Ethics approval: We explain all patients about comprehensive prior consent arrangements that we use every data and figures except genetic materials for studies. Therefore, Institutional Review Board of our hospital did not review this study.
Informed consent: All study participants, or their legal guardian agreed to this aforementioned comprehensive prior consent.
Conflict-of-interest: The authors have no conflict of interest directly relevant to the contents of this study.
Data sharing: No additional data are available.
Open-Access: This article is an open-access article which was selected by an in-house editor and fully peer-reviewed by external reviewers. It is distributed in accordance with the Creative Commons Attribution Non Commercial (CC BY-NC 4.0) license, which permits others to distribute, remix, adapt, build upon this work non-commercially, and license their derivative works on different terms, provided the original work is properly cited and the use is non-commercial. See: http://creativecommons.org/licenses/by-nc/4.0/
Correspondence to: Dr. Shigetaka Yoshinaga, MD, PhD, Endoscopy Division, National Cancer Center Hospital, 5-1-1 Tsukiji, Chuo-ku, Tokyo 104-0045, Japan. shiyoshi@ncc.go.jp
Telephone: +81-3-35422511 Fax: +81-3-35423815
Received: August 19, 2014
Peer-review started: August 21, 2014
First decision: September 28, 2014
Revised: February 6, 2015
Accepted: March 5, 2015
Article in press: March 9, 2015
Published online: June 10, 2015
Abstract

AIM: To evaluate the determination of the margin of differentiated-type early gastric cancers by using conventional endoscopy.
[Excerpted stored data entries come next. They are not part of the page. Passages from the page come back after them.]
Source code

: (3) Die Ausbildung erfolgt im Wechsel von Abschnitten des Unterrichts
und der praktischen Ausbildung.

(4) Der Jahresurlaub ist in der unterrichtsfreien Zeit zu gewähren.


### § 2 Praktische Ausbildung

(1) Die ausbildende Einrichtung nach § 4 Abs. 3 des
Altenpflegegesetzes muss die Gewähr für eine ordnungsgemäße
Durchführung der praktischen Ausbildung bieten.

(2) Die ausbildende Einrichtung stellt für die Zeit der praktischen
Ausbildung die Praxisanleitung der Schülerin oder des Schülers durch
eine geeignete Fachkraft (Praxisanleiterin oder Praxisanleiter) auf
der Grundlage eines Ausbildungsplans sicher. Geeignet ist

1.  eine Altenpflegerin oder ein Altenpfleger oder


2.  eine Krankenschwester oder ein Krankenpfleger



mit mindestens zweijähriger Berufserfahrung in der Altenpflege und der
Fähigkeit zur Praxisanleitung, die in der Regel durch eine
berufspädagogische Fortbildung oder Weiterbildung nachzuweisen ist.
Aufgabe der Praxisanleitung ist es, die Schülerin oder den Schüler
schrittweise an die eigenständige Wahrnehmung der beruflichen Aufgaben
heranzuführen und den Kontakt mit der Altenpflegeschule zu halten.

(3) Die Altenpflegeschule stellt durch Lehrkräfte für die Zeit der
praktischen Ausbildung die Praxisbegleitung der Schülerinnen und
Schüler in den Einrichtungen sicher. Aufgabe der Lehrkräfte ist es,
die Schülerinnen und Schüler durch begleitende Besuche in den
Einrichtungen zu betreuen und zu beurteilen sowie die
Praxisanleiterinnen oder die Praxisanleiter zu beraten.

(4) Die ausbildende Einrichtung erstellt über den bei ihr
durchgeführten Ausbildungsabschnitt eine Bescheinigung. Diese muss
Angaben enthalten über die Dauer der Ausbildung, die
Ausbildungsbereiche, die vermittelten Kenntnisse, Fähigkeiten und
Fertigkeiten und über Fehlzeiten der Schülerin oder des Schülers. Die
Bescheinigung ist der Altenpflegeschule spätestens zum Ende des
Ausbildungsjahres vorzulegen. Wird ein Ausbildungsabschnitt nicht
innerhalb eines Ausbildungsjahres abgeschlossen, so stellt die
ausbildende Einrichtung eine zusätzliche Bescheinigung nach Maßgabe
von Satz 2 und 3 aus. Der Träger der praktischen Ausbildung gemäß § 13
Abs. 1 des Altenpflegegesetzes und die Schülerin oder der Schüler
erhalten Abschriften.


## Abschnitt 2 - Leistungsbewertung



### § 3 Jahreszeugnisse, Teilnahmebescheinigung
METHODS: We retrospectively evaluated 364 differentiated early gastric cancers that were endoscopically resected as en-bloc specimens and diagnosed pathologically in detail between November 2007 and October 2008. All procedures were done with conventional endoscopes and all endoscopic samples, before and after indigo carmine dye, were re-evaluated using a digital filing system by one endoscopist. We analyzed the incidence of lesions with unclear margins and the relationship between unclear margins and relevant clinicopathological findings.

RESULTS: The rate of lesions with unclear margins was 20.6% (75/364). Multivariate regression analysis suggested that the factors that make the determination of the margin difficult were normal color, presence of components of flat area (0-IIb), a diameter ≥ 21 mm, ulceration, and components of poorly differentiated adenocarcinoma in the mucosal surface.

CONCLUSION: As many as 20% of differentiated early gastric cancers show unclear margins. Consideration of the factors associated with unclear margins may help endoscopists to accurately determine the margins of the lesion.

Keywords: Early gastric cancer, Conventional endoscopy, Determination of the margin

Core tip: As many as 20% of differentiated early gastric cancers show unclear margins by using conventional endoscopy. Consideration of the factors associated with unclear margins, such as normal color, presence of components of flat area (0-IIb), a diameter ≥ 21 mm, ulceration, and components of poorly differentiated adenocarcinoma in the mucosal surface, may help endoscopists to accurately determine the margins of the lesion.